Malcolm didn’t say anything.
“I’ll stop taking contracts for her rivals,” I offered. “Varga, Thach’s people, the Russians. Fuentes and XG44. Turner and company.”
“The Grigoryans,” Malcolm said. “The cartels. And the Russians will include Dolzhikov.”
“Yeah,” I said. “Okay.” The Grigoryans wouldn’t have hired me anyway and the cartels only rarely, so those were no skin off my back. But I’d miss working for Dolzhikov. Otherwise, the agreement would cut out my employment with all the biggest crime families in town, but I could live with it—I preferred independent contracting anyway. “She quits the blackballing, though. If I stop working for her rivals, I stop hearing other people are afraid to hire me.”
“And the water goes clean.”
“With your help.”
He nodded fractionally. “One last thing. You try any shit like that again in the Madre’s town, you talk to her first. Or your name goes on the other list.”
I supposed it said something about Mama Lorenzo’s character that she would be willing to forgive me for calming criminal enterprise across Los Angeles—even if it had impacted her—but she was making it a priority to stop me running guns into her city.
“Understood,” I said.
“Good.” He swung down the shotgun to hold it competently at his side. “What do you need?”
“Mama Lorenzo owns Norricom Media,” I said. “They fund KHBP radio. I need time on the air with Reuben McCabe.”
Malcolm blinked. I’d managed to surprise him. “McCabe? Why?”
“I need to reach his audience.”
“Folks aren’t gonna stand down just ’cause you ask them to.”
“Not because I ask them to, no.”
Malcolm studied me. “No go without the details, Russell. What’s your plan?”
“I’ve got a friend who has leverage with the militias,” I said. “And some of the others. If he can give an indication of that with enough people hearing it, they’ll back off. It’ll work.” Assuming Simon would agree to it. Whatever; I would make him.
“You
sure?” Malcolm asked.
“Yeah. I’m sure. Can Mama Lorenzo get me the airtime?”
“She’ll get you the meet. McCabe doesn’t like being strong-armed.”
“I hear Mama Lorenzo’s pretty good at strong-arming.”
He grimaced. “Free advice, Russell. You want someone’s lunch money, you threaten them. You want someone to work with you, you start off by asking nicely.”
“Sure,” I said.
“McCabe’s a political power. You get on his bad side, the Madre won’t step in.”
“Just get us the meet,” I said. “And it has to be tonight. We need to get on air with him first thing in the morning.”
It was almost midnight, but Malcolm didn’t object. This was, after all, part of the reason it was a favor.
“I’ll walk you out,” he said, gesturing at the pedestrian door at the front of the garage. “Stay by your phone.”
“Thanks,” I said.
He paused and turned back to me, his posture relaxing from its militant formidability. “I hope you do succeed. Whispers the past couple days—we’ve been getting threats. And not from the usual suspects.”
I started to put it together then, to make the connection, but too slowly. Far too slowly.

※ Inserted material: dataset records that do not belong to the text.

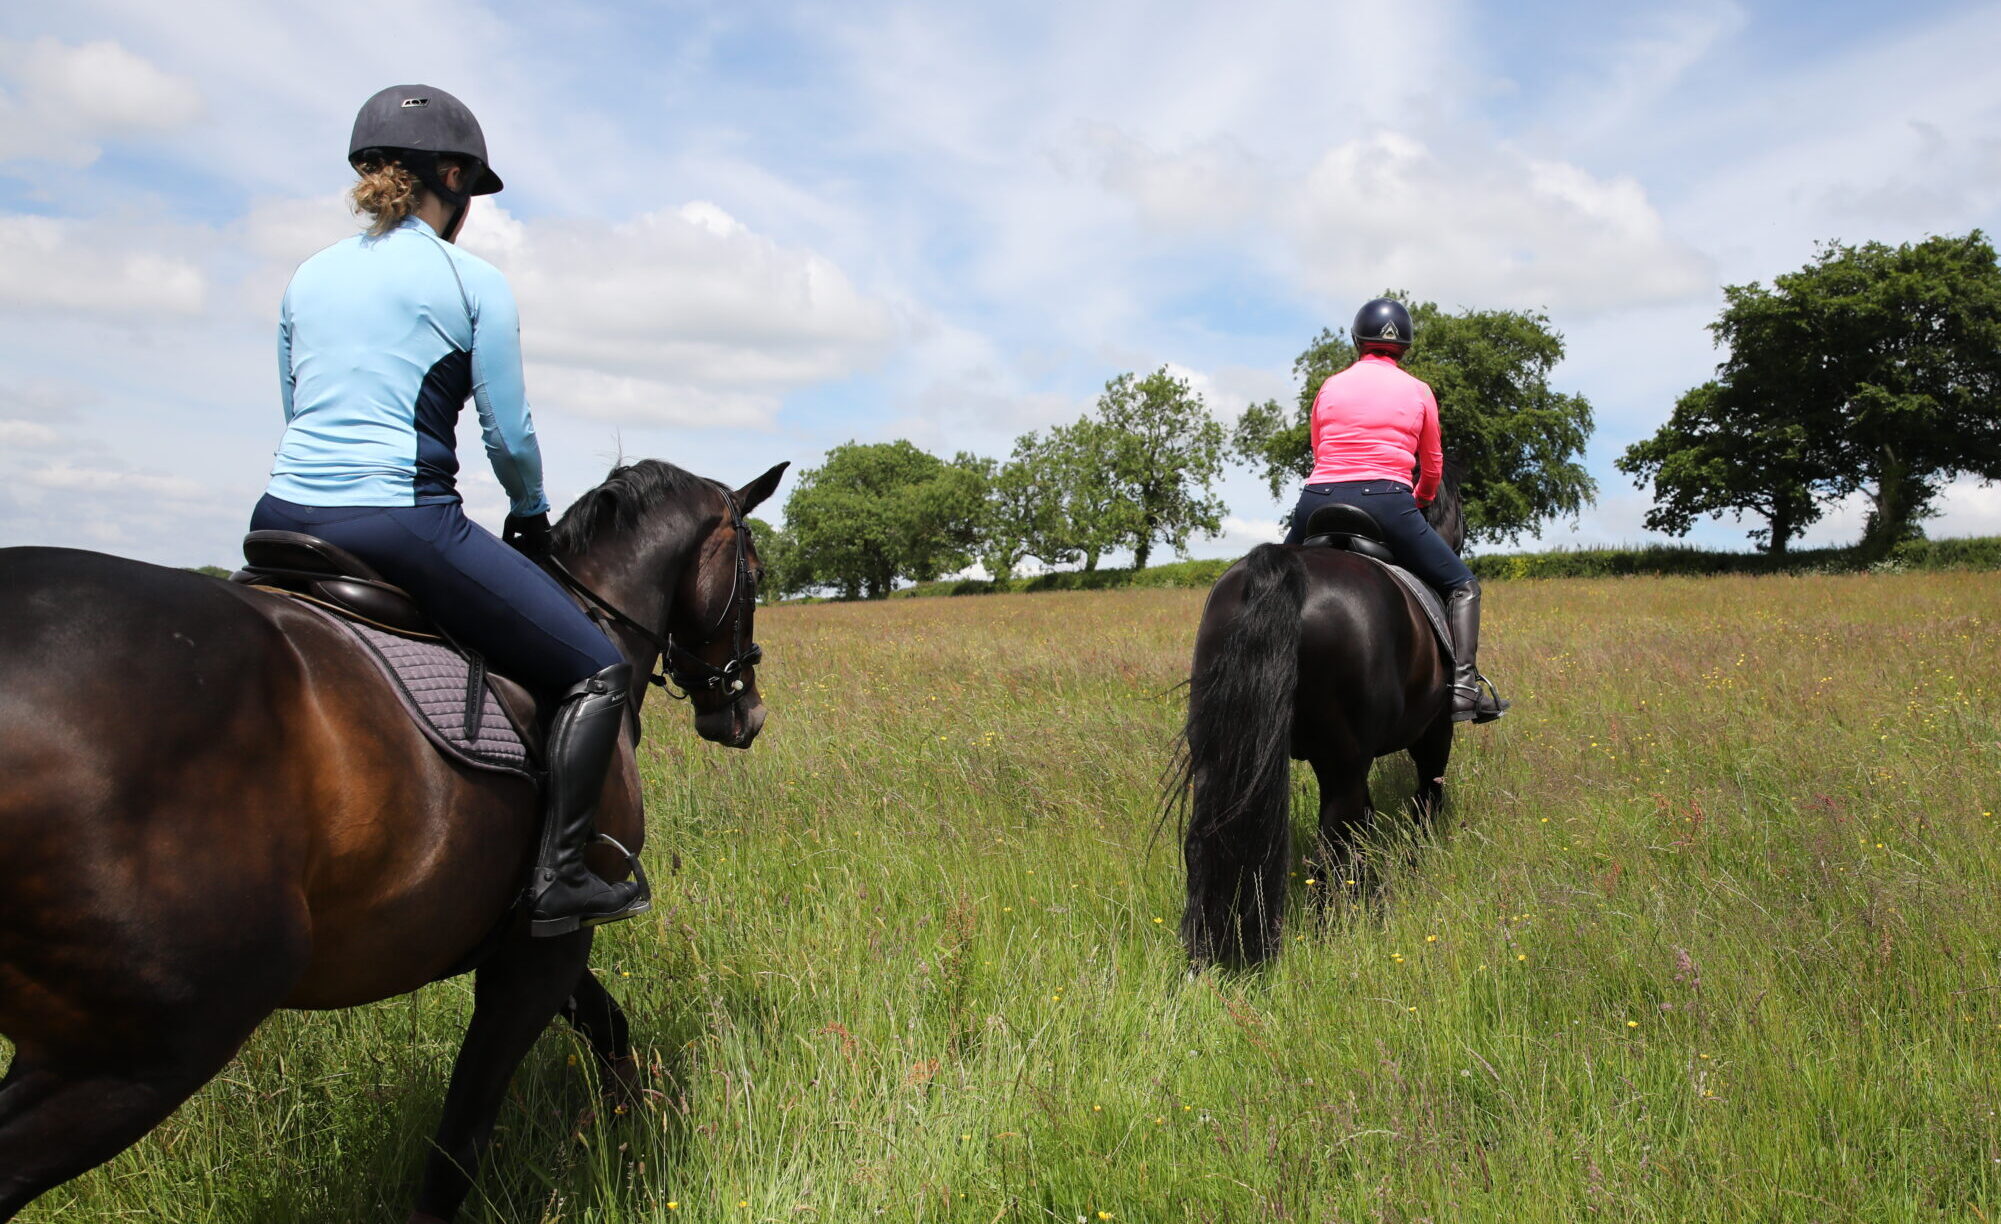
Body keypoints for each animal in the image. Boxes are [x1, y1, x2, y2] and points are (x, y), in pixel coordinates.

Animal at [0, 457, 786, 1222]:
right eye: (754, 571)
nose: (744, 713)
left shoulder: (525, 934)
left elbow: (607, 1025)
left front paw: (632, 1124)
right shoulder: (552, 937)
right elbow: (461, 1137)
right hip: (144, 1047)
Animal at [1173, 472, 1466, 967]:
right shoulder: (1434, 730)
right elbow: (1426, 798)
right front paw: (1415, 863)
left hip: (1220, 753)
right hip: (1343, 762)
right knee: (1333, 843)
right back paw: (1329, 929)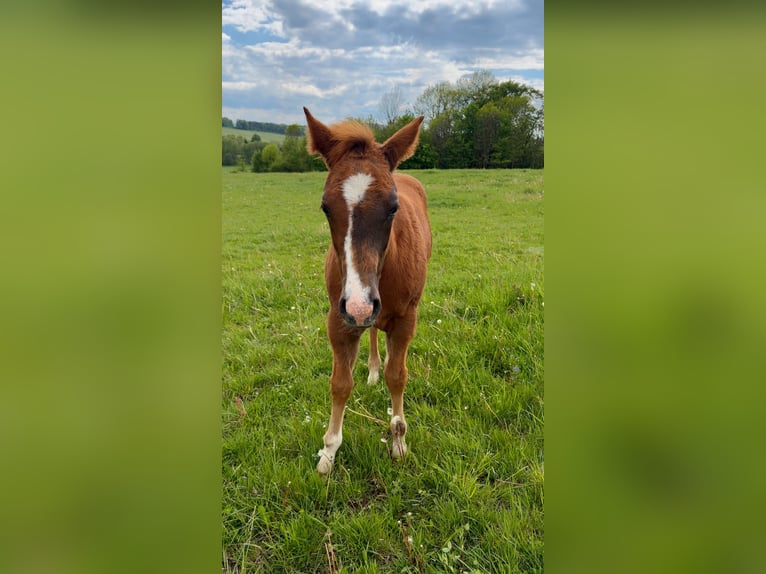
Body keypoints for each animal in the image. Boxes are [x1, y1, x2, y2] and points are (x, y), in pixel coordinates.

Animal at [303, 107, 432, 474]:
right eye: (325, 207)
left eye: (393, 207)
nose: (360, 305)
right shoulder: (338, 318)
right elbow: (340, 384)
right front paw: (328, 454)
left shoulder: (405, 318)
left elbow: (398, 375)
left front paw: (399, 441)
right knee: (373, 330)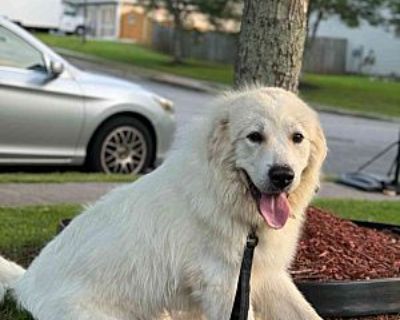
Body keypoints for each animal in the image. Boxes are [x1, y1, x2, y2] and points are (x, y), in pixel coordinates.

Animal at [0, 86, 326, 318]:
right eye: (255, 136)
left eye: (297, 137)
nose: (282, 175)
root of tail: (26, 280)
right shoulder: (225, 286)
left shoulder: (266, 276)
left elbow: (307, 313)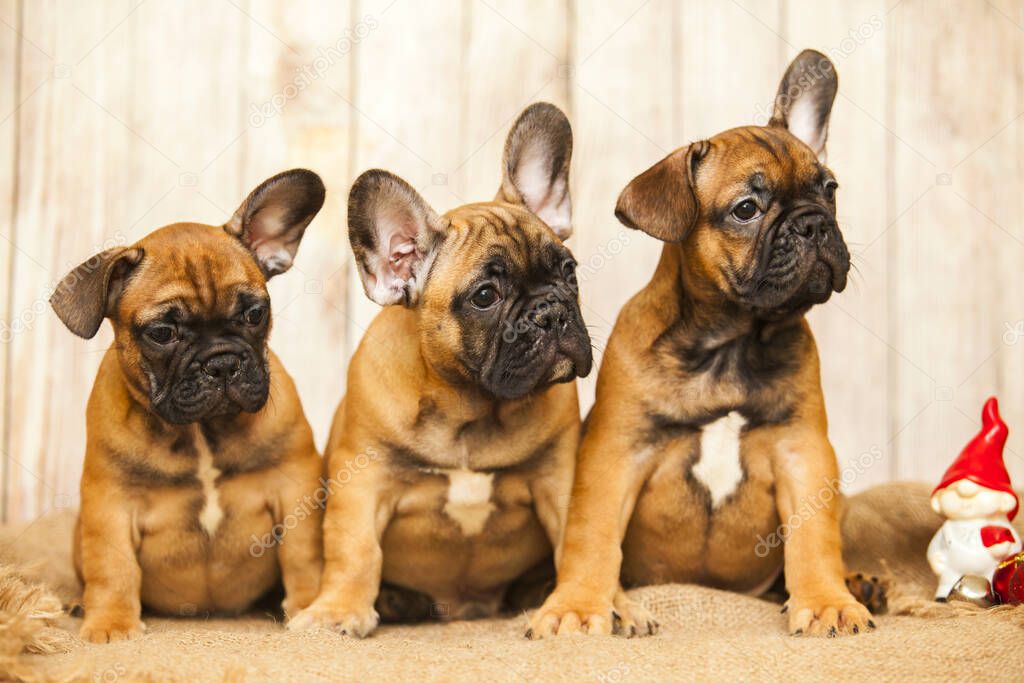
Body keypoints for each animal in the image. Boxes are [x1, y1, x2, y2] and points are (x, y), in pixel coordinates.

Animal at [49, 167, 325, 643]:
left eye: (255, 314)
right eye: (162, 332)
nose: (222, 362)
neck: (201, 431)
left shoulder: (295, 487)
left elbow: (302, 553)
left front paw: (309, 607)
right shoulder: (109, 505)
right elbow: (112, 564)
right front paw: (111, 624)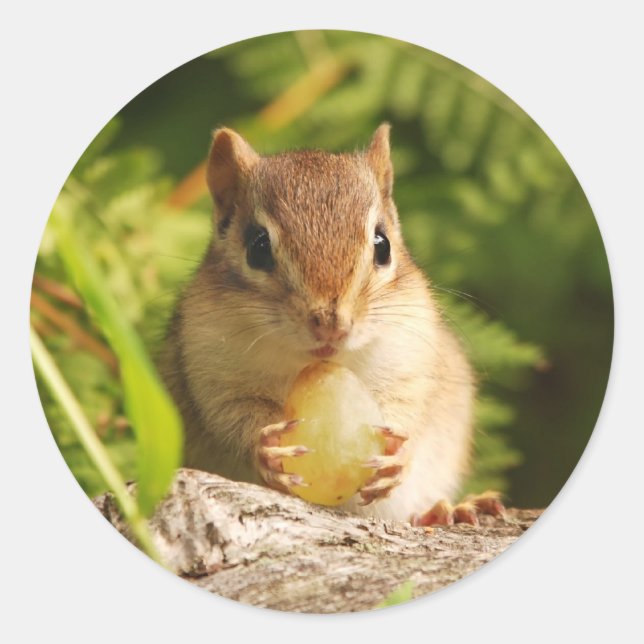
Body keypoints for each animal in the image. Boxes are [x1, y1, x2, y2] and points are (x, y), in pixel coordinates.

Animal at [160, 124, 503, 526]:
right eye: (257, 248)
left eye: (383, 245)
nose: (330, 324)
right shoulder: (212, 372)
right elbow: (230, 418)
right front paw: (266, 448)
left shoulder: (411, 361)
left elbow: (408, 408)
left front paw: (397, 457)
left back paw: (449, 510)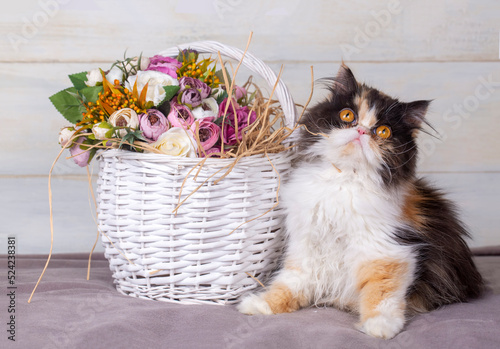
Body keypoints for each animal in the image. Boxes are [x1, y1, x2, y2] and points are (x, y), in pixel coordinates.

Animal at [238, 64, 484, 338]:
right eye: (347, 116)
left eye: (383, 131)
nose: (361, 131)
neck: (342, 180)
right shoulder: (305, 245)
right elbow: (288, 283)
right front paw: (261, 304)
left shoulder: (386, 250)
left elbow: (381, 293)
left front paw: (380, 326)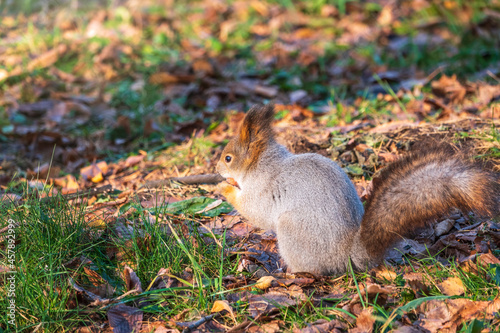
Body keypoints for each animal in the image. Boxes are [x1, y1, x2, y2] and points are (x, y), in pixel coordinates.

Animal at [218, 104, 500, 274]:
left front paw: (224, 187)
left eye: (228, 158)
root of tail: (347, 255)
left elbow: (255, 211)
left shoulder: (263, 189)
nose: (217, 168)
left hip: (292, 232)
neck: (264, 163)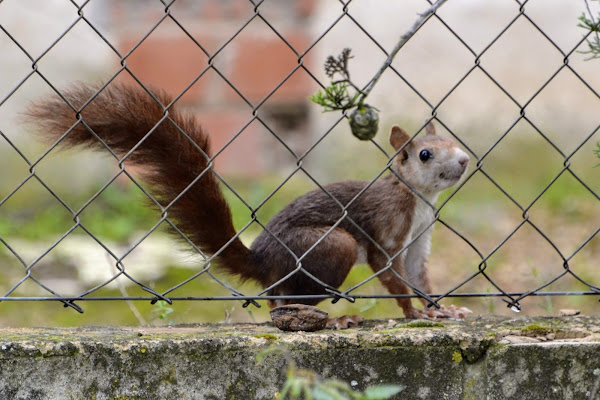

“You pull this off, it could be the start of a working relationship with the Madre,” Malcolm continued. “You’re not bad, Russell. Stay on her good side, yeah?”
I nodded.
He nodded back to me and reached out. Grasped the doorknob.
Pulled open the door.
The bullet sheared through the right side of his face with so much force it barely spun him, even as it took half his skull with it. His body lost its rigidity a split second later, as if it was only just catching up to the fact that he was dead.
I threw myself to the side, away from the door and any possible lines of sight, just as a rifle report echoed across the mountains. From very, very far away. Security had taken my handgun, but a pistol wouldn’t reach the distance the shot had come from anyway—nor would Malcolm’s shotgun, lying impotently across his still fingers.
So still. He was one of the most efficiently dangerous men I’d ever met, and now his body lay crumpled, its joints at odd angles.